作業指示
長屋の改修についての抜粋文のうち、「クラウドファンディングサイト」から「屋」がオープンを迎えました。」までのすべてを、「瓦版」を「チラシ」に置き換えて書き直してください。

クラウドファンディングサイトのページでは、活動の目的や長屋の活用方法、そして工事のレポートを掲載していた荒木さんでしたが、必死で改修作業を行う日々では地元の人へのPRまで手がまわりません。そんな時に力を貸してくれたのが、川越在住のイラストレーター・ふなはしわかさん。自身もD.I.Y.に協力しつつ、現場のレポートを味のあるイラストと文章でまとめたA4サイズの瓦版を制作してくれたのです。
「この瓦版が特に地元のおじいちゃん、おばあちゃんに大好評でした。1回目は80%の説明、2回目は僕たちの紹介、最後の3回目はお店のことを書いてもらったのですが、長屋の前にポストを設置して置いておいたら、お昼にはもうなくなっているんです。高齢者も多いこの地域では、SNSよりも紙メディアが合っていたんだと思います」
2017年2月中旬にスタートした改修工事は、4ヶ月をかけてようやく終了。仕事と作業のダブルワークのため工事に時間がかかり、当初の予定より20日遅れとなりましたが、ついに2017年6月20日、「旧大工町長屋」がオープンを迎えました。
STEP 05 今後の課題と展望
拠点をつくり、地域の問題を
住民と一緒に解決策を考える
オープンから約1ヶ月後、昼間は「旧大工町長屋」の前で地元の人同士が足を止めて挨拶を交わしたり、世間話をする姿が見られるように。そして夜はこれまで真っ暗だった交差点に明かりが灯り、「すずのや」には週2〜3回家族で訪れる常連さんの姿も。瓦版効果で工事中から地元の人に認知されていたこともあり、訪れる人の多くは観光客ではなく、この地域に住む人たち。シャッターが閉められる以前、青果店や洋品店として人々の営みに寄り添ってきたであろう長屋は今、このまちの新たな交流拠点、そしてランドマークとして息を吹き返したのです。

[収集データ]
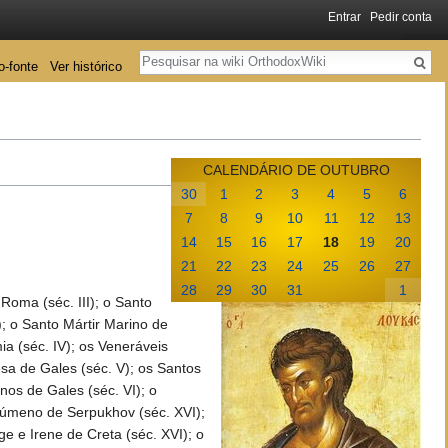
Entrar
Pedir conta
Pesquisa
o-fonte
Ver histórico
CALENDÁRIO DE OUTUBRO
30
1
2
3
4
5
6
7
8
9
10
11
12
13
14
15
16
17
18
19
20
21
22
23
24
25
26
27
28
29
30
31
1
Roma (séc. III); o Santo
); o Santo Mártir Marino de
a (séc. IV); os Veneráveis
sa de Gales (séc. V); os Santos
os de Gales (séc. VI); o
egúmeno de Serpukhov (séc. XVI);
ge e Irene de Creta (séc. XVI); o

解答欄
クラウドファンディングサイトのページでは、活動の目的や長屋の活用方法、そして工事のレポートを掲載していた荒木さんでしたが、必死で改修作業を行う日々では地元の人へのPRまで手がまわりません。そんな時に力を貸してくれたのが、川越在住のイラストレーター・ふなはしわかさん。自身もD.I.Y.に協力しつつ、現場のレポートを味のあるイラストと文章でまとめたA4サイズのチラシを制作してくれたのです。
「このチラシが特に地元のおじいちゃん、おばあちゃんに大好評でした。1回目は80%の説明、2回目は僕たちの紹介、最後の3回目はお店のことを書いてもらったのですが、長屋の前にポストを設置して置いておいたら、お昼にはもうなくなっているんです。高齢者も多いこの地域では、SNSよりも紙メディアが合っていたんだと思います」
2017年2月中旬にスタートした改修工事は、4ヶ月をかけてようやく終了。仕事と作業のダブルワークのため工事に時間がかかり、当初の予定より20日遅れとなりましたが、ついに2017年6月20日、「旧大工町長屋」がオープンを迎えました。